Joe Kiani, the immigrant electrical engineer CEO of Masimo seems to be fighting this as a vendetta - he’s spent >$60M fighting Apple so far & preliminarily seems to have won… most companies would not keep fighting.

Update (2023-12-28): Ariel Shapiro (Hacker News):

Apple has filed an appeal to the International Trade Commission’s decision to ban U.S. sales of Watch Series 9 and Watch Ultra 2 models, court records show. Additionally, the company is requesting an emergency stay on the ban for at least two weeks until a decision is made on redesigned versions of the banned models.

Blake Brittain and Jaspreet Singh (Hacker News):

Apple can for now resume sales of its flagship smartwatches, after a U.S. appeals court on Wednesday paused a government commission’s import ban on the devices imposed in a patent dispute over its medical monitoring technology.

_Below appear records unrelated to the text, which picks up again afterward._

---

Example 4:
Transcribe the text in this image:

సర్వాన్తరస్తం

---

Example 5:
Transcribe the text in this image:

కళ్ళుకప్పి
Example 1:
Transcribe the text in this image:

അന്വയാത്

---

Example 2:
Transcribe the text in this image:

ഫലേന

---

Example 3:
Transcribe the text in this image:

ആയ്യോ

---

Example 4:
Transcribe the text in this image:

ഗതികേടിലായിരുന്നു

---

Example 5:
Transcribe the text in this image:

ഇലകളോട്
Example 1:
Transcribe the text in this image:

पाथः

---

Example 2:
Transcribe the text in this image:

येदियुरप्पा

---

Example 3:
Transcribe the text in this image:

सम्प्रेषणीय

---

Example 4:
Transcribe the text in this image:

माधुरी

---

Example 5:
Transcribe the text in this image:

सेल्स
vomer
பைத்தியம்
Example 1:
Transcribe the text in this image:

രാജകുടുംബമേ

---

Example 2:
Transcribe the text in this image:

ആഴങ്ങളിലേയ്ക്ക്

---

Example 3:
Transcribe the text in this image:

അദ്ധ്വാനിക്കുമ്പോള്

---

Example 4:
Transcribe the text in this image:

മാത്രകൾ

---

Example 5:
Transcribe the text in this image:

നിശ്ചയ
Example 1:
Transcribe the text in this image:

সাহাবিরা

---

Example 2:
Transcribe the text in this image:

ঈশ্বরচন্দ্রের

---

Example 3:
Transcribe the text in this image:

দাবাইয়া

Update (2024-02-01): Tim Hardwick:

As expected, Apple has updated its U.S. website to notify customers that the Blood Oxygen feature on the Apple Watch Series 9 and Apple Watch Ultra 2 is no longer included.

John Gruber:

Apple will disable blood-oxygen monitoring via software.

John Gruber:

This workaround definitely does not apply to already-sold watches, even after those watches upgrade to future versions of WatchOS. The reason why is that the ITC injunction is an import ban. Apple is banned from importing watches that violate Masimo’s patents. Units that have already been sold aren’t affected by an import ban.

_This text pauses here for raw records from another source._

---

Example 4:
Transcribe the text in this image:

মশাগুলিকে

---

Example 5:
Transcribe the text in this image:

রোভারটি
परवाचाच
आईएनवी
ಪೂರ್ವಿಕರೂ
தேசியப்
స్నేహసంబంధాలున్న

The software workaround is clearly distinguishing which watches can continue to use the blood-oxygen sensor and which can’t by checking the device identifiers or serial numbers or something.

[…]

Because the ban was instituted by the International Trade Commission, I believe Apple could tell Masimo to go fuck themselves if Apple Watch Series 9 and Ultra 2 were manufactured in America, because an import ban wouldn’t matter.

Update (2024-02-05): Wesley Hilliard:

Apple CEO Tim Cook implies there isn’t any intention to license Masimo’s blood oxygen detection to end the Apple Watch import ban.

3 Comments RSS · Twitter · Mastodon

This and the Figma news full me with hope.

>Joe Kiani, the immigrant electrical engineer CEO of Masimo

Phrasing seems unusual. This "Joe Kiani" is the CEO of Masimo. Does it matter that he is an immigrant? Probably not.

>seems to be fighting this as a vendetta

Why let Apple steal the IP of Masimo, via Project Everest? Does not seem like a vendetta to defend your property. Curious how we arrived at this conclusion.

>Why let Apple steal the IP of Masimo, via Project Everest

Because it's Apple and Apple is always right you see? Ra-ra Apple! It's pretty entertaining to hear all these Apple pundits rail against patents, patent trolls, and the patent system just because the courts ruled in Masimo's favor. Like Apple doesn't try to enforce their patents 🙄. Give me a break.

Apple has no moral high ground on this issue BTW. They patented the rounded rectangle, among other bullshit, and took Samsung for like $500 million. Apple needs to stop being so fucking cheap and pay that man his fucking money.